How am I going to go about it?

What I am trying to do with this challenge to reach my end goal of writing a book and movie script is to work on setting the scene. I want to practice using my words to make people imagine what I am describing. I remember some of the best book/novels I have read not only make me feel but in my mind’s eye I can see the house, the field, the buildings, the flowers, etc.

Yesterday I wrote about meeting my husband for the first time. I described what we were wearing. I was honestly surprised that I remembered. I worked to describe the room, how did it look, what was the composition, down to what I saw when I looked out of the window.
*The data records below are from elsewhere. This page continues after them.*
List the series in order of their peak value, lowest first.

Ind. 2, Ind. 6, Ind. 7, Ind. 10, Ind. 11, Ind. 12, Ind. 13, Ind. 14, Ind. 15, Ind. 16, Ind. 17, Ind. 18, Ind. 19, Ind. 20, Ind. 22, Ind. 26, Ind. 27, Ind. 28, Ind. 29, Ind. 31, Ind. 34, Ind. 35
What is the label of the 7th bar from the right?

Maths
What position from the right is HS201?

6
I have more work to do in this area. My descriptions were kind of flat. However, I still felt it was a good effort. I also need to work with humor. I like to think that in person, I am a pretty funny person (if nothing else I entertain myself). However, I want to be able to translate my funny statements and mannerisms into funny writing. I think this is going to be tricky but I think it can be accomplished. I just need to keep practicing. I am going to try and tell someone else’s story tomorrow. I may try to do something from my grandmother, Lydia who passed away on January 7, 2007. She was so amazing. I wish I could interview her right now for my piece tomorrow. I am sure she would have said something sweet or witty. I don’t think she realized how funny and witty she really was. I hope to do her justice. I hope these efforts pay and this challenge pay off for me over the coming weeks. I am excited about what this could mean. I hope bigger and better. I hope a final product that I will be proud of.
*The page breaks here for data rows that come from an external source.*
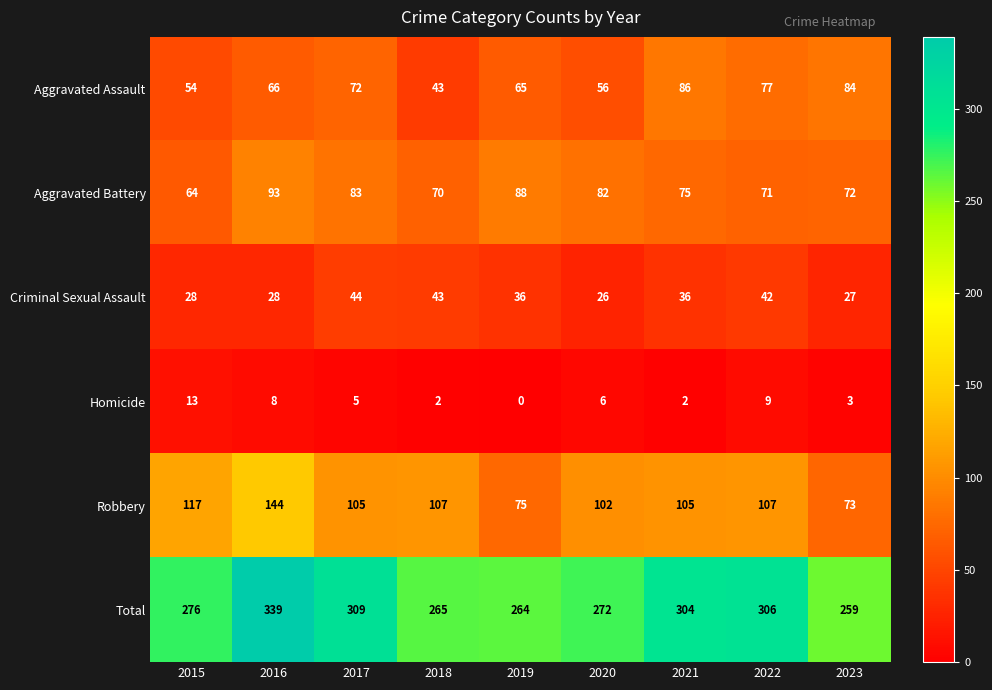

Which series changed the most between 2020 and 2023?

Robbery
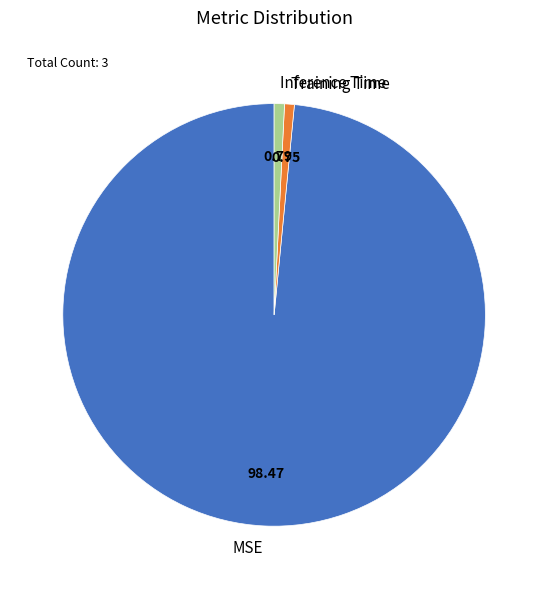

How many slices are in this pie chart?

3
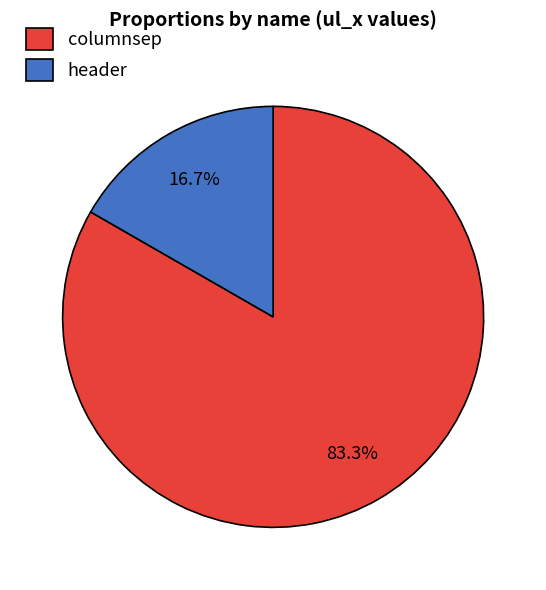

Is the sum of header and columnsep greater than half?

Yes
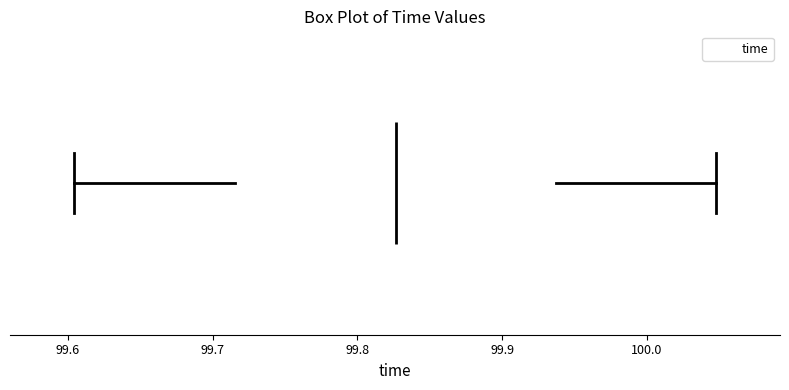

Read this box plot against the x-axis: the position of the median line, the range covered by the box, and the ends of both whiskers. The values are not printed on the chart, so give them approximately, as read against the axis.

median 99.83, box 99.72 to 99.94, whiskers 99.60 to 100.05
Wednesday, January 1, 2014

Challenge - My 500 Words D1


I have this overwhelming feeling that 2014 is going to be an amazing year. I recalled back to the start of 2013 and I thought about certain things I wanted to accomplish. Many of the things in my list were for which I am very grateful. This will be another big year. I hope to accomplish some major life goals.

One thing that was not completed in 2013 was my dissertation. The delay was in part because of me but mainly obstacles out my control (most of which were from my institution). I was a bitter party of one for a while but now that I am close I must keep my eye on the prize. I hope to defend in the beginning of February, God willing!
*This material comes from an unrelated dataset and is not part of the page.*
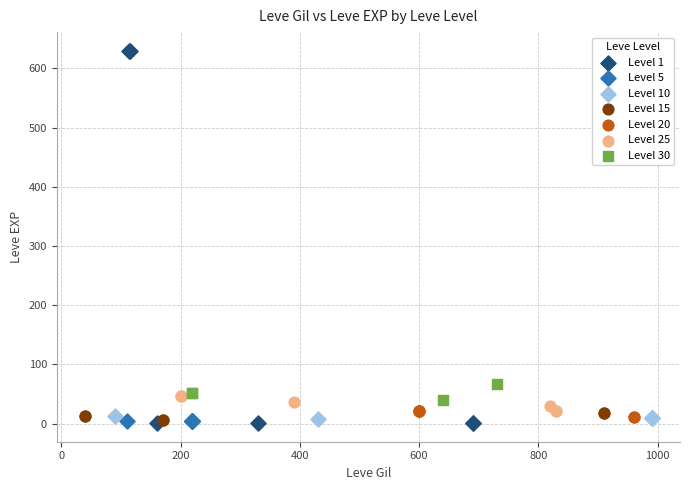

Which series contains the highest Y value?

Level 1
Another milestone coming this year… I am turning 40. I am at a good place in my life in terms of having a husband and daughter that I love. But, career-wise, what I envisioned for my life did not come to be. I can be honest with myself and most of that has to do with my procrastinating nature. I am too laid back. I lack the fire that many have. I think that is in part why I am pushing myself to do this challenge. I have wanted to write a book for a long time. I keep coming up with excuses. At the end I am all talk and little action. I want to stop that. I am about to be 40. There is not room for ratchet, lazy, excuses. I need to get it together and take it to the next level, for me! I owe it to myself to go for it.

I read a quote to that said something to the effect, don’t tell me the sky is the limit when there are footprints on the moon. I tell myself the sky is the limit. I am my own roadblock. I am my own speed bump in life. How can I have been ok with this behavior for so long? I look at people who are living their dreams and I have the never to want their lives but not the work they put in. What sense does that make? I need a change from within. I mean life altering, not for a week or two after the New Year. Not a resolution, but a way of life. I want to be infamous in my memories. I want to go to bed at night proud of myself. Feeling like I lived to the fullest that day.


I have my marching orders. I see my path to 2015. I want my 2014 yearend review to be even more accomplished than 2013. I want to throw the ball to the wall and go for it. So I take a step today. I will take one tomorrow, then the next after that. I pray for all others who have chosen to embark on this journey. I hope their 500 words are amazing and moving. I hope it leads them to their new way of life. I hope everyone goes to bed a not feeling proud of themselves and that they lived this day to the fullest!!!